The amount of light in a photo is called the exposure and a proper exposure is one where the light looks normal and balanced. A photo that is too dark is called underexposed and one that’s too bright is called overexposed. Well, when it comes to shooting with your iPhone, it always tries to make a properly exposed image, and it’s pretty darn good at it, but it’s not always right (or it may be right on the money, but for artistic purposes, you want the scene dark and moody, or really bright and cheery). Luckily, you can override what the camera thought was the proper exposure and make it as dark or bright as you’d like using Exposure Compensation. Simply tap on what you want to be in focus in your image (this tells the iPhone to set the exposure using this area) and you’ll see a little sun icon appear beside the yellow focus square. This icon is letting you know you can change the brightness of your photo before you even take it. Just tap-and-drag your finger onscreen upward to make the image brighter or downward to make it darker. If you tap-and-drag your finger to the top of the screen, and you see from the little sun slider that you’ve still got lots of brightness left, you can add more. Just lift your finger off the screen for a moment, then tap-and drag upward again and you can make the scene even brighter (same thing if you want the image darker—just lift your finger and then tap-and-drag downward). If you have an iPhone 11 or newer, you can tap on the upward-facing arrow at the top of the screen to reveal the camera feature icons right above your shutter button. Tap on the Exposure Compensation icon (the circle with the + [plus sign] and – [minus sign]), and then tap-and-drag the slider (seen above) to the left/down to increase the exposure or to the right/up to decrease it. (Note: See page 135 in Chapter 7 for a tip on how you can preserve your exposure setting.)
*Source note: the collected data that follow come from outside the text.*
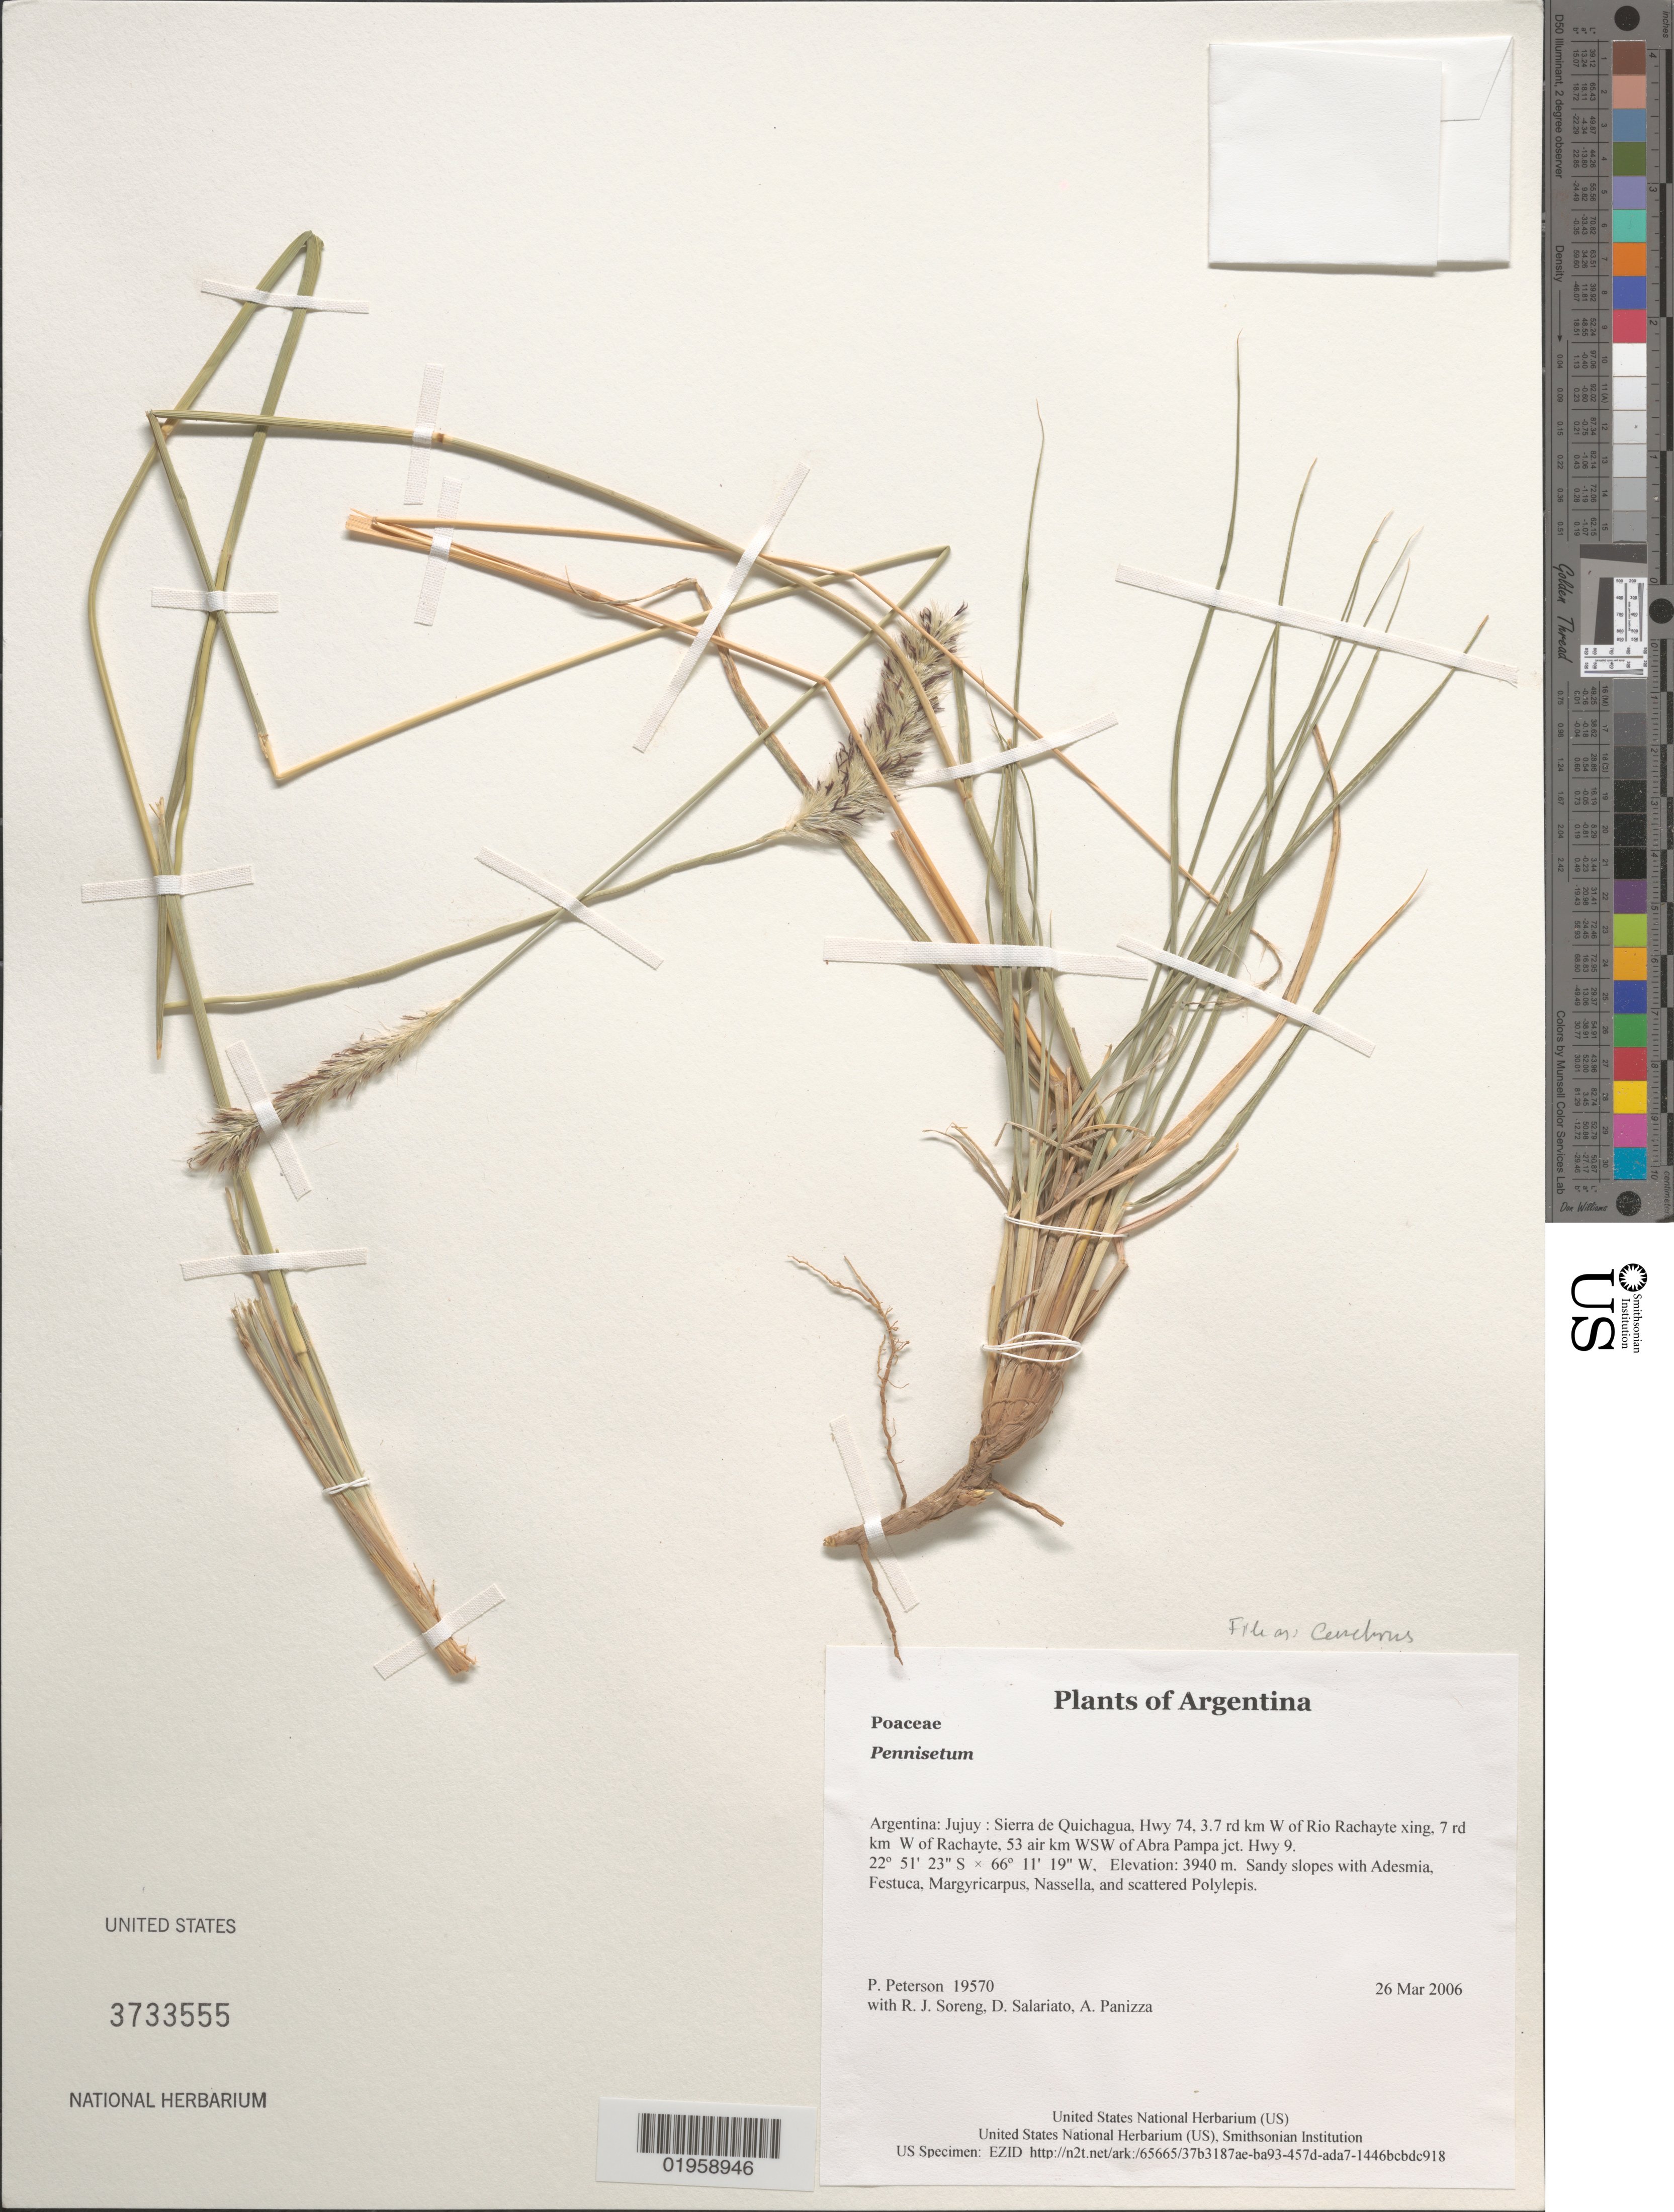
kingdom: Plantae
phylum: Tracheophyta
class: Liliopsida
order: Poales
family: Poaceae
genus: Cenchrus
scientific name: Cenchrus sp.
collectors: P. M. Peterson, R. J. Soreng, D. Salariato & A. Panizza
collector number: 19570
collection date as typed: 26 Mar 2006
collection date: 2006-03-26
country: Argentina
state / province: Jujuy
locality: Sierra de Quichagua, Hwy 74, 3.7 rd km W of Rio Rachayte xing, 7 rd km W of Rachayte, 53 air km WSW of Abra Pampa jct. Hwy 9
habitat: Sandy slopes with Adesmia, Festuca, Margyricarpus, Nassella, and scattered Polylepis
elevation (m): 3940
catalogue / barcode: US 3733555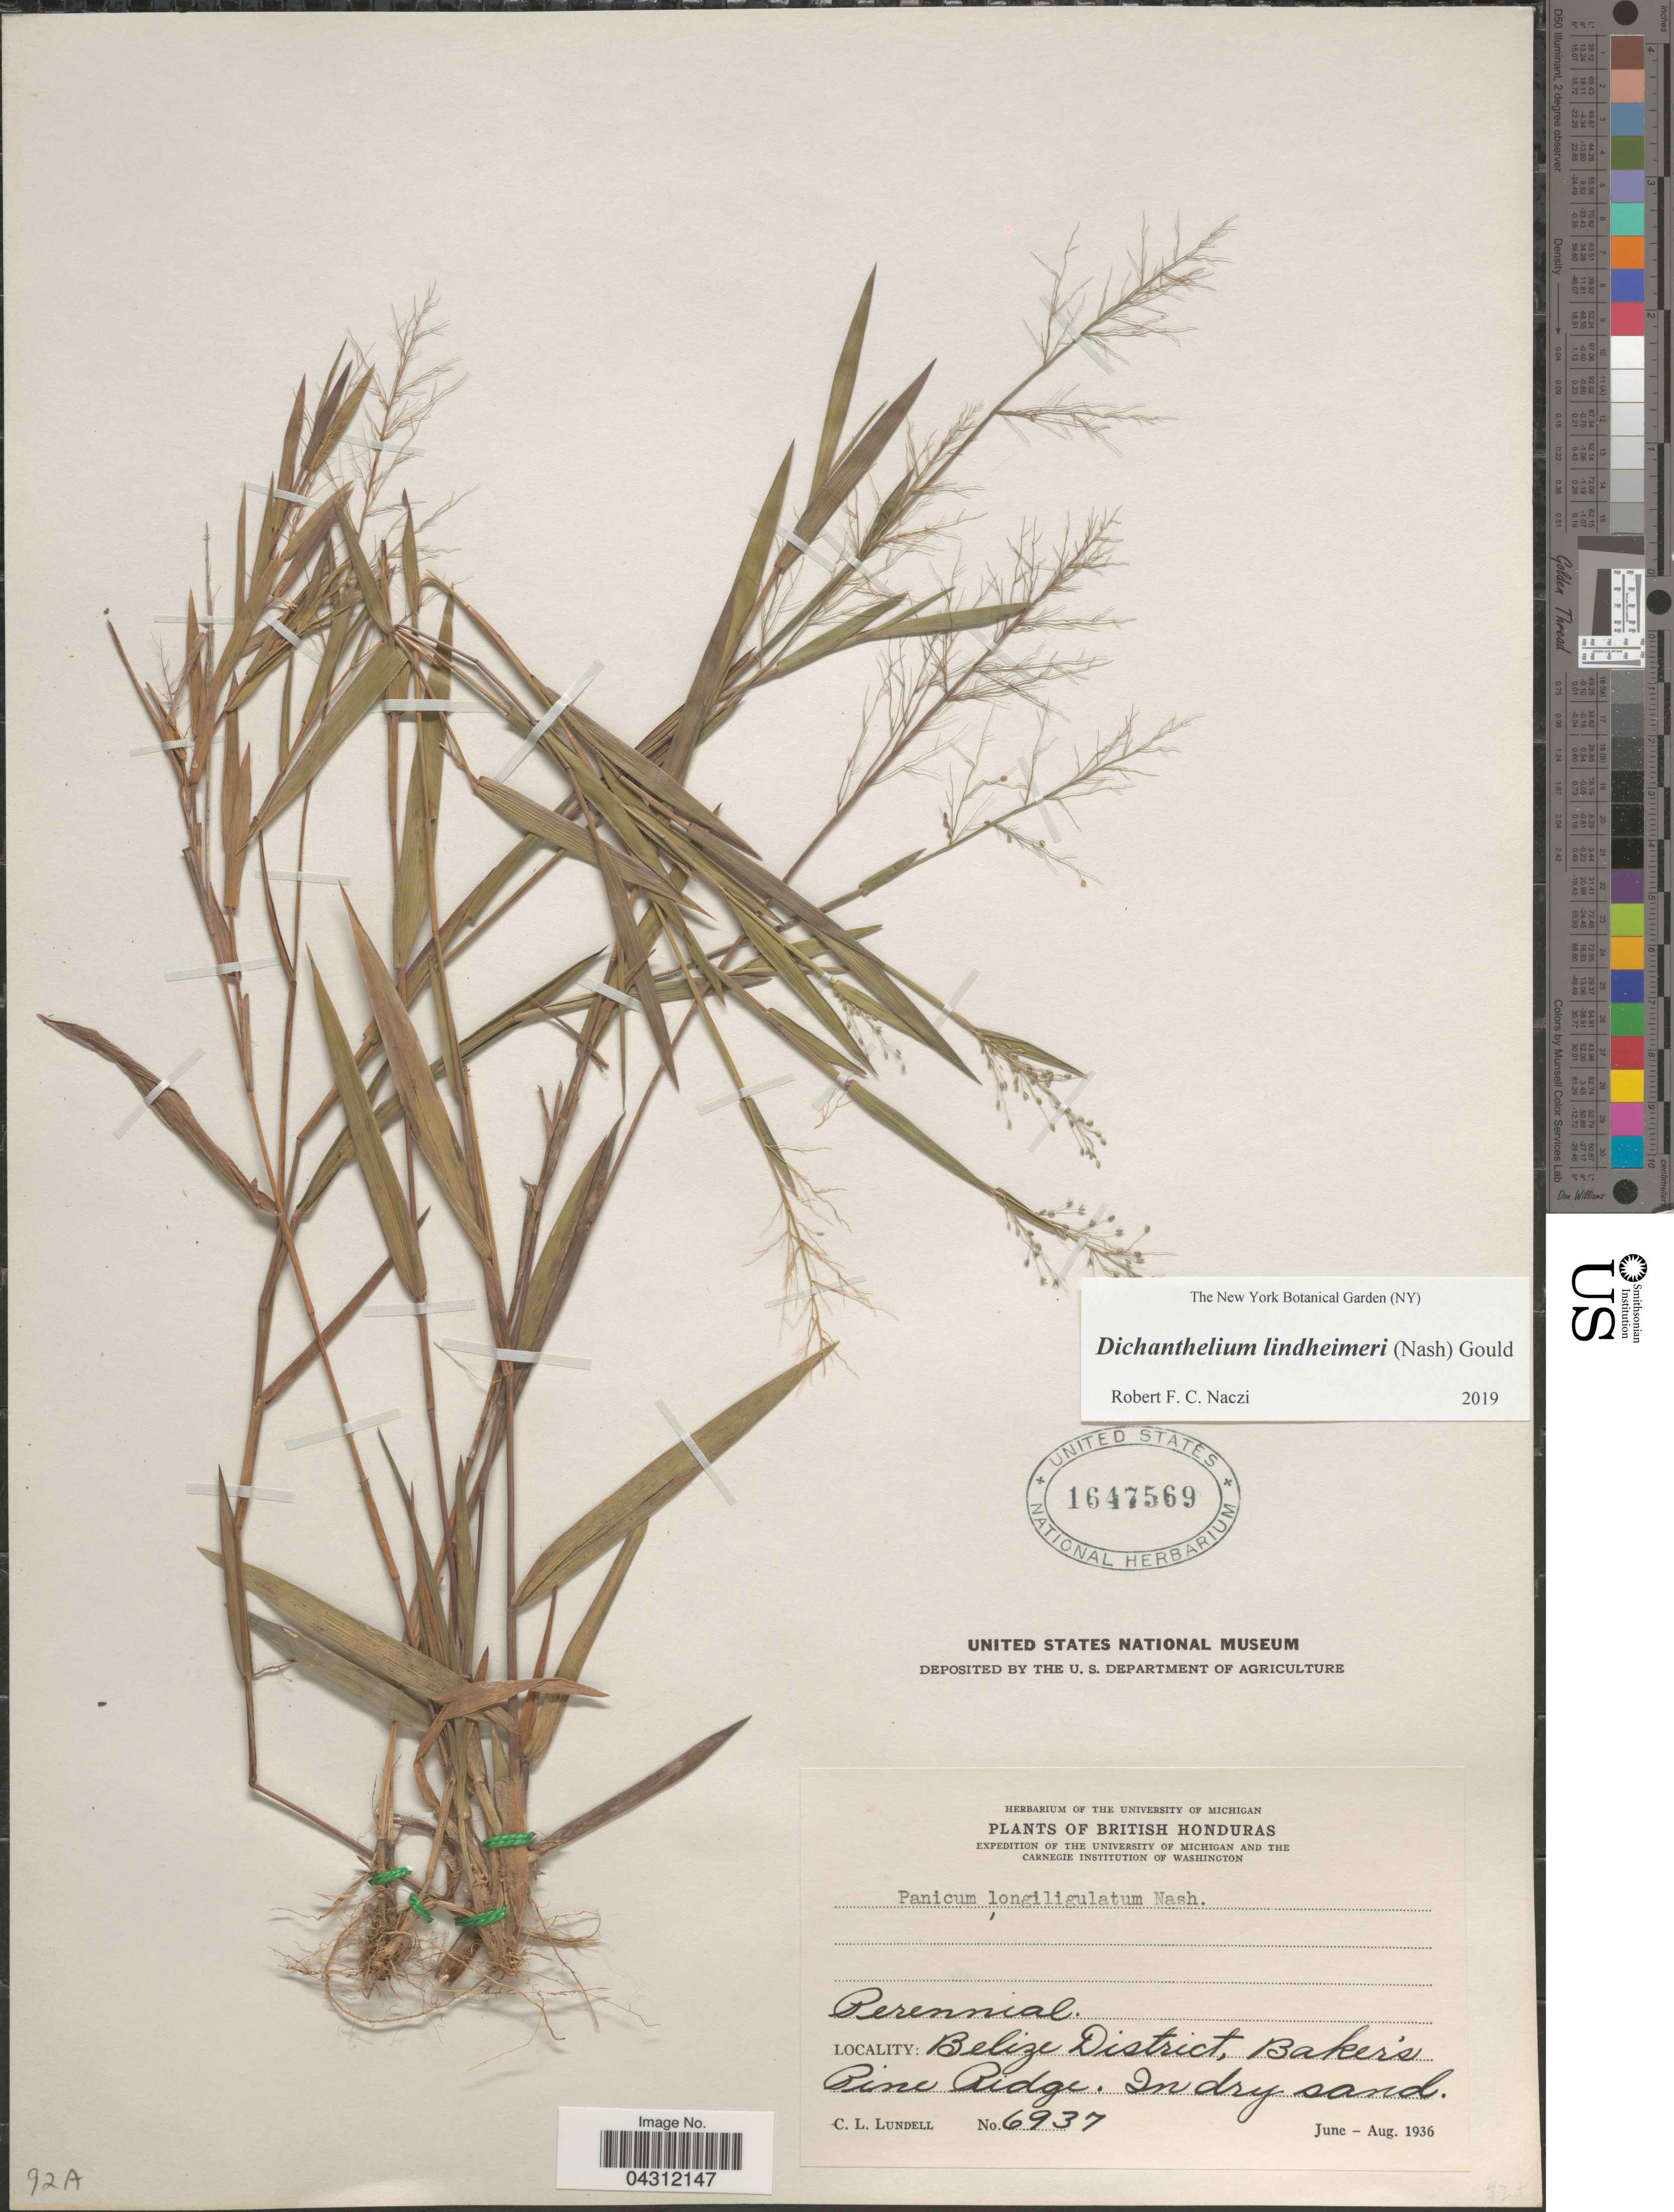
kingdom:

The Advantage of Shooting in RAW vs. JPEG

Actually, there are benefits to both, and while the iPhone supports RAW images, the iPhone’s Camera app doesn’t let you shoot in RAW, unless you have a 12 Pro, Pro Max or newer (see the next page for shooting in Apple’s ProRAW format with these models). If you don’t have a model that supports shooting in RAW, you have to use the built-in camera in an app like Adobe’s Lightroom Photo Editor (shown above), Photoshop Camera, VSCO, Darkroom, or Snapseed. So, if you’re only going to use Apple’s Camera app, you can read this just for info only. First off, it’s important to note that JPEG images generally look better coming straight out of your iPhone’s camera because they are sharpened, have contrast and noise reduction added, and have other sorts of tweaks all done in-camera automatically to create a great-looking image. When you shoot in RAW, you’re turning off all those things your iPhone does automatically and instead, it’ll just give you a flat, untouched RAW image because you want to add all that stuff yourself. The advantage is you now get to decide how much sharpening, contrast, etc., and in your post-processing app, you can usually do a better job of adding that stuff to suit your taste than your camera does. So, that’s a benefit of RAW. However, its biggest benefit is it captures a wider dynamic range (it captures more data) than you get in a JPEG, so it’s more forgiving if you mess up the exposure and have to fix it in post-processing. You can pull a lot of detail out of a RAW file in post-production—way more than you could from a JPEG. It’s also more forgiving if you mess up the white balance (while you can also change the white balance on JPEGs, it’s just better with RAW images). At it’s core, it’s just a higher-quality original image. However, one big downside is that RAW files are much, much larger in file size compared to JPEGs, so your iPhone’s free space will fill up much faster.